Vanmorgen om 8 uur heb ik gehoord, dat mijn moeder een kamer krijgt op een verpleegafdeling. Overmorgen wordt ze verwacht. Aan de telefoon heb ik alleen maar ongelovig gevraagd: óvermorgen? Daarna heb ik twee lezingen gegeven. De komende dagen volgen er nog vijf. Het tijdstip kon niet ongelukkiger zijn. In mij tuimelen alle gedachten over elkaar heen. Ga ik het haar vanavond nog vertellen? We zitten in het theater. Vóór de voorstelling was er geen tijd, straks is het al laat. Ik worstel met mezelf. Morgen dan? Moet ik mijn zus bellen? Maar die studeert deze week voor haar tentamens. Mijn broers werken alle dagen en ook mijn andere zus combineert werk, kinderen en opleiding. De boodschap dat mijn moeder overmorgen verwacht wordt, heb ik als onmogelijk terzijde geschoven, maar er zal nu toch snel een heleboel moeten gebeuren.
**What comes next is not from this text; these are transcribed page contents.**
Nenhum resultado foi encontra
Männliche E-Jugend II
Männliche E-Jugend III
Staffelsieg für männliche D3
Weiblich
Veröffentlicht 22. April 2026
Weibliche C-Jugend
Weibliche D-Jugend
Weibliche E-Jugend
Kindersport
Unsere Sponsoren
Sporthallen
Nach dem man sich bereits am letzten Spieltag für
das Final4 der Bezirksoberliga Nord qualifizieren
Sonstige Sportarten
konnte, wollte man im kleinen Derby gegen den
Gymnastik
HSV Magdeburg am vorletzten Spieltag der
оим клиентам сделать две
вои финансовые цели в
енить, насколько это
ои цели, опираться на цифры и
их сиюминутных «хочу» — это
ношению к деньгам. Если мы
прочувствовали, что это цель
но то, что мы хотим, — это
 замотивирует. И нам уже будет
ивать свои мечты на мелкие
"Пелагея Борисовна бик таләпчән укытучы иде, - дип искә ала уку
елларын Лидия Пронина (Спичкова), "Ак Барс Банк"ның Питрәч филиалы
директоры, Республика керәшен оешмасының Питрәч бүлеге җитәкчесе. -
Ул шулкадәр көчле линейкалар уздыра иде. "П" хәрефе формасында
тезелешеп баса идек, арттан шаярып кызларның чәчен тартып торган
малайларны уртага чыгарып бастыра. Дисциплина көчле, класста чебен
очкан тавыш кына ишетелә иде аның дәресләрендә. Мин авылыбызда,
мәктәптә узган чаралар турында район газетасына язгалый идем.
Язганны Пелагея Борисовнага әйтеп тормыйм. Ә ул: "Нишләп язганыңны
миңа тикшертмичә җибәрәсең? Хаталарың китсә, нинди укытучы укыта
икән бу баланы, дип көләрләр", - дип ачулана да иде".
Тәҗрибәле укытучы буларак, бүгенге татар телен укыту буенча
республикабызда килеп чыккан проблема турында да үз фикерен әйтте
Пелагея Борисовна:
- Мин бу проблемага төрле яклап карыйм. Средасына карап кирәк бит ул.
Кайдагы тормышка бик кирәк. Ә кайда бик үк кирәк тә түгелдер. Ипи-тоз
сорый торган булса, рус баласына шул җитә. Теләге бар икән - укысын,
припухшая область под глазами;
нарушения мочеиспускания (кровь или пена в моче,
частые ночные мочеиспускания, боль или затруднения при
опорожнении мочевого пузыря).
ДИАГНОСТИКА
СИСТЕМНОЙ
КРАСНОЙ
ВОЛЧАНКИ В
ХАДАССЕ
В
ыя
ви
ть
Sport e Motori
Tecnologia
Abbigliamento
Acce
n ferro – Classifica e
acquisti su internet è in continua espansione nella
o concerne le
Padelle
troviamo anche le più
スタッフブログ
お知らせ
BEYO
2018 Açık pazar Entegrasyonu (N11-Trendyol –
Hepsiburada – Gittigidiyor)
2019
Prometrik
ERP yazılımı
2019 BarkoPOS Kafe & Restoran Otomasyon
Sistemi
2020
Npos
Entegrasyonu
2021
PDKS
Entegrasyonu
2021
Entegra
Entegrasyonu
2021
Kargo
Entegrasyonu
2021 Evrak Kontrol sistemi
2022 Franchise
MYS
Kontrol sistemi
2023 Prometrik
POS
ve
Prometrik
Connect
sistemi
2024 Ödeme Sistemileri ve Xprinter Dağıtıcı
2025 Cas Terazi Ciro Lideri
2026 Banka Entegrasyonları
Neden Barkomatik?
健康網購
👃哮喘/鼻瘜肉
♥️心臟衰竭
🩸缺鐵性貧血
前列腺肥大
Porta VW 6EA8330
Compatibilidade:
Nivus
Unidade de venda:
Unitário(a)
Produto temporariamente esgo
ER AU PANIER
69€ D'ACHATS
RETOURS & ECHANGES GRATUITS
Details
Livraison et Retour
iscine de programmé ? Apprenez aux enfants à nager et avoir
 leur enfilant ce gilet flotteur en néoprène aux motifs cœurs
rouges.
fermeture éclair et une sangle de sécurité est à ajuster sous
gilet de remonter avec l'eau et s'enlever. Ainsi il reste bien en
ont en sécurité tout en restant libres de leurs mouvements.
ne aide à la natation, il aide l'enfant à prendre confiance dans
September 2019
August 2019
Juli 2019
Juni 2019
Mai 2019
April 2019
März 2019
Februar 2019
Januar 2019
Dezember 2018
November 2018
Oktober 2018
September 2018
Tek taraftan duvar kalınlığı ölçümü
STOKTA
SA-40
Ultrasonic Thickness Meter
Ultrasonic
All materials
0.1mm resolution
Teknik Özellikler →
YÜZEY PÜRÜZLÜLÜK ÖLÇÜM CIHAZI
Ik heb besloten dat ik me niet gek laat maken en dat ik tijd nodig heb: om te wennen aan het idee en om alles te regelen.

Nu zitten we op onze theaterstoelen en naast mij houdt mijn dementerende moeder beide handen voor haar oren. “O, m’n oren, o, m’n oren, wat een lawaai”, zegt ze. De 10 African Mamas bewegen en zingen inderdaad, maar zij hebben ook musici meegebracht, 7 mannen die zorgen voor de Afrikaanse ritmes. Ik realiseer me dat het voor de oren van mijn moeder, die horen met geluidsversterking van gehoorapparaatjes, nóg harder moet klinken. Ik kijk naar haar en voel me schuldig. Hoe kwam ik erbij om te denken dat ze dit leuk zou vinden? Wat dóen we hier eigenlijk? Steeds weer kijk ik opzij en zie ik haar stille gestalte. Ik voel me dubbel schuldig, over het lawaai van de Mamas en over mijn geheim. Terwijl om ons heen de mensen enthousiast zijn en meebewegen, blijft mijn moeder stijf als een plank zitten. Geen enkele keer klapt ze. Tijdens het tweede deel van de voorstelling zie ik meer fascinatie. Ze bekijkt de tien vrouwen met interesse, al klapt ze nog steeds niet. Op mijn vraag wat ze er van vindt, zegt ze verbaasd: “Ze doen alles tegelijk!” Als we na afloop naar huis lopen, zegt mijn moeder dat ze het mooi gevonden heeft, maar “Eén keer is wel genoeg.”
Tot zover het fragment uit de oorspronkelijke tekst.